Woods is one of many unfortunate motorists who have fallen victim to the S-curve (the “S” may as well stand for “serious” or “sinister”). These turns are notoriously tricky. For instance, at an S-curve on British Columbia’s Highway 91, there were 77 collisions between 2011 and 2015. In Chicago, the S-curve near Oak Street Beach has been the site of 199 crashes, 32 injuries and one fatality since the start of 2020. In January, a Utah road was closed twice in one day due to crashes at an S-curve.

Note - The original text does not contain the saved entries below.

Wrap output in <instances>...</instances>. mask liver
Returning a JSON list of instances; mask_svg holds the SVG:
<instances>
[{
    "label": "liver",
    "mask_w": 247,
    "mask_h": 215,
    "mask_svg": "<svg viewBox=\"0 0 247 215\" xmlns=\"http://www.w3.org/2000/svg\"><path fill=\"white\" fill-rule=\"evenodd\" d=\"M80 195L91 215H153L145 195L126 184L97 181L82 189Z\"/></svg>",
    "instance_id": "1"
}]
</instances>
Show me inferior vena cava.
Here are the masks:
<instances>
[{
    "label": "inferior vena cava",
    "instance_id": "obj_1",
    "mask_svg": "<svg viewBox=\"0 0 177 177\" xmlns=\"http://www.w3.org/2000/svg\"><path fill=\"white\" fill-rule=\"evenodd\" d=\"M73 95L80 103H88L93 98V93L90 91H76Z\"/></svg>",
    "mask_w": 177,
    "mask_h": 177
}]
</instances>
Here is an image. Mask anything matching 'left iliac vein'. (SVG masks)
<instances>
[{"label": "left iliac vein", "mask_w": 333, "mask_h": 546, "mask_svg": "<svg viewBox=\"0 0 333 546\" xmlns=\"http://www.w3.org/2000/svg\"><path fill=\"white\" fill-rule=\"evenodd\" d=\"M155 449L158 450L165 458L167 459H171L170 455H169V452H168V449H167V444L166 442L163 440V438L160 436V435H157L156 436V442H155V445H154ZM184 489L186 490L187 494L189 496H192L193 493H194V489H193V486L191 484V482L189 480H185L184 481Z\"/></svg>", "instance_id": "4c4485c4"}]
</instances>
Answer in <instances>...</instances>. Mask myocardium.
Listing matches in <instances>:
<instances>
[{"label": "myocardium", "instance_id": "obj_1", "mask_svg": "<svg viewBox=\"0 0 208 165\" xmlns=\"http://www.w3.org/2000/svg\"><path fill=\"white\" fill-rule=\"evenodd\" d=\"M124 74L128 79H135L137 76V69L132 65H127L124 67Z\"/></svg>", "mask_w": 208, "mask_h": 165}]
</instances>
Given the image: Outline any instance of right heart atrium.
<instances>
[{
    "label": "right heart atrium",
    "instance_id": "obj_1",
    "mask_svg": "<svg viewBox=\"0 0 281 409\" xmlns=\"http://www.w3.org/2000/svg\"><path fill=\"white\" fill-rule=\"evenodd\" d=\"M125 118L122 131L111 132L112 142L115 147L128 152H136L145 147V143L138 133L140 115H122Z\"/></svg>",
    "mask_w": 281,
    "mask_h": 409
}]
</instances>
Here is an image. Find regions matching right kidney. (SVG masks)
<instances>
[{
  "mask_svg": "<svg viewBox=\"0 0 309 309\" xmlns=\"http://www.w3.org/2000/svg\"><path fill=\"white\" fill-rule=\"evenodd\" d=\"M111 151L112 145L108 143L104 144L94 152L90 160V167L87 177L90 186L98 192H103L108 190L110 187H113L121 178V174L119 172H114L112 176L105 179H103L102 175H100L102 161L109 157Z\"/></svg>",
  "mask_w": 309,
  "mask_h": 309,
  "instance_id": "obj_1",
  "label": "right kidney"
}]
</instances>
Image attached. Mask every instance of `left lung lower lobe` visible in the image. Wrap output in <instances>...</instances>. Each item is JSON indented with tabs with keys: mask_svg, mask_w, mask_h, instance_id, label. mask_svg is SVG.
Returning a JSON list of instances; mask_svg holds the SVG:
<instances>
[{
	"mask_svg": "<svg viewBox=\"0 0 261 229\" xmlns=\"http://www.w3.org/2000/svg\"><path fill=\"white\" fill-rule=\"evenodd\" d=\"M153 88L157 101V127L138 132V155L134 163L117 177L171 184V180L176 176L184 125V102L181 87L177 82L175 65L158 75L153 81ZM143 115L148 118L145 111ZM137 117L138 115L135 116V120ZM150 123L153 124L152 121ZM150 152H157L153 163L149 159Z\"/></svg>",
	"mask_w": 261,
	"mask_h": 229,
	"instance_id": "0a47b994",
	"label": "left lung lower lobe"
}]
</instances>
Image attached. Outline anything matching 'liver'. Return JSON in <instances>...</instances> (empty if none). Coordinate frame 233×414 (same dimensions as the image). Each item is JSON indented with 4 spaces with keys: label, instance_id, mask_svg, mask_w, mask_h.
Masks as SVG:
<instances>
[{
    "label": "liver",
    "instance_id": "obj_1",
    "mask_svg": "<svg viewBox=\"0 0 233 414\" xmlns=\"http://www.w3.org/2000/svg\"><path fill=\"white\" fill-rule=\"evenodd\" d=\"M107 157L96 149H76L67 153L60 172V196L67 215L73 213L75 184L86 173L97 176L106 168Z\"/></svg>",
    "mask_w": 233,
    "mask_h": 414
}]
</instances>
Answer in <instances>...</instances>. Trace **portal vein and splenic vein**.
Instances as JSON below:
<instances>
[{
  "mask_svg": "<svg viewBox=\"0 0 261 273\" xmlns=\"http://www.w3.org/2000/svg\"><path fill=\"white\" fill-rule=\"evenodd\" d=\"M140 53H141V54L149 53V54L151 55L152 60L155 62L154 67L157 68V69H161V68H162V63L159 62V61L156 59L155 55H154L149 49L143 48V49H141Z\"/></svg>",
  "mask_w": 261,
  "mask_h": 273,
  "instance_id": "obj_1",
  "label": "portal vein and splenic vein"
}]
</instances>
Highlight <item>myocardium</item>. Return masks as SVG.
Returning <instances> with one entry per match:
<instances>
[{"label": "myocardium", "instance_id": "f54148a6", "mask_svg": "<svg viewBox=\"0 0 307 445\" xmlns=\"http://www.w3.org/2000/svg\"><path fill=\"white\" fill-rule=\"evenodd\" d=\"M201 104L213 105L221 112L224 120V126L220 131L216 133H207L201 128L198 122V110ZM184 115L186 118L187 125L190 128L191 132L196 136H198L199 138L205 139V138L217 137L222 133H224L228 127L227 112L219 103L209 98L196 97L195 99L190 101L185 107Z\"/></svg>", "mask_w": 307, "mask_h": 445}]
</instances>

One reason S-curves are fertile locations for accidents is that they’re rare. While you can find them anywhere, they are more frequent in mountainous or hilly regions where roads must adapt to geography. If you aren’t used to driving them, you can easily get into trouble. I notice this difference each time I drive with relatives in Northern California or the B.C. Interior. They are used to windy roads, sudden inclines and elevations, and they take S-curves in their stride. Tourists struggle.
Another meaning of the “S” in the S-curve is “surprise.” Rancho Palos Verdes residents know about the S-curve on Hawthorne. They know to brake on the downward stretch to avoid unintentional acceleration. Those unfamiliar with the location are the ones who can get in trouble.
And the final, and most lethal meaning for “S” is “speed.” On an S-curve, speed can be a killer.
As a vehicle turns, centripetal (centre-seeking) force causes its change of direction. Centripetal force is required for an object to have circular motion. Meanwhile, centrifugal force pulls the vehicle away from the centre. The faster a vehicle is travelling into a curve, the greater the centrifugal force and the higher the risk of swinging off the road or into oncoming traffic.
If you come into an S-curve too hot, therefore, you run the risk of a skid or rollover. If you’re smart, you travel a little under the suggested speed limit. You can lessen the angle of your turn by adjusting your lane position. If you’re turning left, inch to the right-side of your lane. If you’re turning right, hug the outside of the left.
For Tiger Woods, the world’s most famous S-curve victim, it’s going to be a matter of perspective. He was in a crash in which he crossed two lanes, hit a tree and rolled his car, in which the outside of his vehicle was demolished almost beyond recognition. He suffered serious injuries to his legs but survived.
Is that good luck or bad luck?
We’ve learned a lot watching Tiger Woods play golf. We should also learn from his harrowing mishap. When it comes to the S-curve, the road doesn’t play favourites. Know the road. Pay attention and slow down.